• **CONSIGNA**
Traduzca al inglés la siguiente oración del texto seleccionado: "Gartner proyecta que más del 40 % de los proyectos de IA agente serán abandonados para finales de 2027."

• **TEXTO SELECCIONADO**

· · ·

La encuesta de Bain identificó una preocupación más estructural: el 44 % de las grandes empresas están financiando su próxima ronda de inversión en IA con ahorros de costos de la ronda anterior que aún no se han materializado. La firma consultora describió la dinámica como "una apuesta circular con un defecto estructural". Gartner proyecta que más del 40 % de los proyectos de IA agente serán abandonados para finales de 2027.
La brecha entre nativos e incumbentes
La brecha de productividad no es uniforme en toda la economía. Las empresas construidas desde cero en torno a la IA están viendo resultados dramáticamente diferentes a los de las empresas tradicionales que injertan la IA en flujos de trabajo existentes.

· · ·

• **MATERIAL PRESENTADO**

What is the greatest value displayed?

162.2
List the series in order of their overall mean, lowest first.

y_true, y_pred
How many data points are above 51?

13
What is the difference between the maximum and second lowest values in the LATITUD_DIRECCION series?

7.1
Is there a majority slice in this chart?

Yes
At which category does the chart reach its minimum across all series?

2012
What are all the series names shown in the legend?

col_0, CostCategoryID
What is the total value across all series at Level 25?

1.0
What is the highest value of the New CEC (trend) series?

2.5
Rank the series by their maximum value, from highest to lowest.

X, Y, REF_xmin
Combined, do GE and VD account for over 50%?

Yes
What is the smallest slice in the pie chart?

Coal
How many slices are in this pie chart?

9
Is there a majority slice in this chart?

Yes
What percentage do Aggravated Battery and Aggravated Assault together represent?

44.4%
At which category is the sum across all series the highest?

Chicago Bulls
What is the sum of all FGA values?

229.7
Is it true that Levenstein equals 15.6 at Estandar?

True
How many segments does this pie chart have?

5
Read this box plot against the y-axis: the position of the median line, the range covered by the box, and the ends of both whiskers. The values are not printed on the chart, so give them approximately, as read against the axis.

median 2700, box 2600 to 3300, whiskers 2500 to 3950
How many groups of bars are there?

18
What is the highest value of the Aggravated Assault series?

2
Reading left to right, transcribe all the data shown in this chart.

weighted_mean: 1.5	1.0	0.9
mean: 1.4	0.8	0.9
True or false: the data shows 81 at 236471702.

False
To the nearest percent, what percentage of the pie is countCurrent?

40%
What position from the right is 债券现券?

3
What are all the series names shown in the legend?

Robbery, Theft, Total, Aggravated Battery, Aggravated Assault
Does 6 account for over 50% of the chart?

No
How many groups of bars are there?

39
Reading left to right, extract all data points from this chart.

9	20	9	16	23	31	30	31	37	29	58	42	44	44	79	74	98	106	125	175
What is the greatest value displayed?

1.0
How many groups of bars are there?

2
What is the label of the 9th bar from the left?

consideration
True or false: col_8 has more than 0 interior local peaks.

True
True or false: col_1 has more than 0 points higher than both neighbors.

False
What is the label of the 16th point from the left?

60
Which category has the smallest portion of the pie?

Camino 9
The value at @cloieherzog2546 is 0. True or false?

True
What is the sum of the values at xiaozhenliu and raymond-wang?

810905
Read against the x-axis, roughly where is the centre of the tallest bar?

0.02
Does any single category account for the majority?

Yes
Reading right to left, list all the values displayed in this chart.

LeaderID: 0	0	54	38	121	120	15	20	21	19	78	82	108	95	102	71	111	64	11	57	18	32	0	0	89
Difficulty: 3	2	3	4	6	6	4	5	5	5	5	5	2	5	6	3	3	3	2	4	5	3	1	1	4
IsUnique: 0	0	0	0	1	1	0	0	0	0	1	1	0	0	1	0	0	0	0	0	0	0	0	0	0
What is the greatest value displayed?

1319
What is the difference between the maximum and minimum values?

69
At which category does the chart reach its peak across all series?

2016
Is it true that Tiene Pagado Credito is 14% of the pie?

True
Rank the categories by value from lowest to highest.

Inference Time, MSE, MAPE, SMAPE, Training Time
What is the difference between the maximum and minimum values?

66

· · ·

• **RESPUESTA DEL EJERCICIO**
Gartner projects that more than 40% of agentic AI projects will be abandoned by the end of 2027.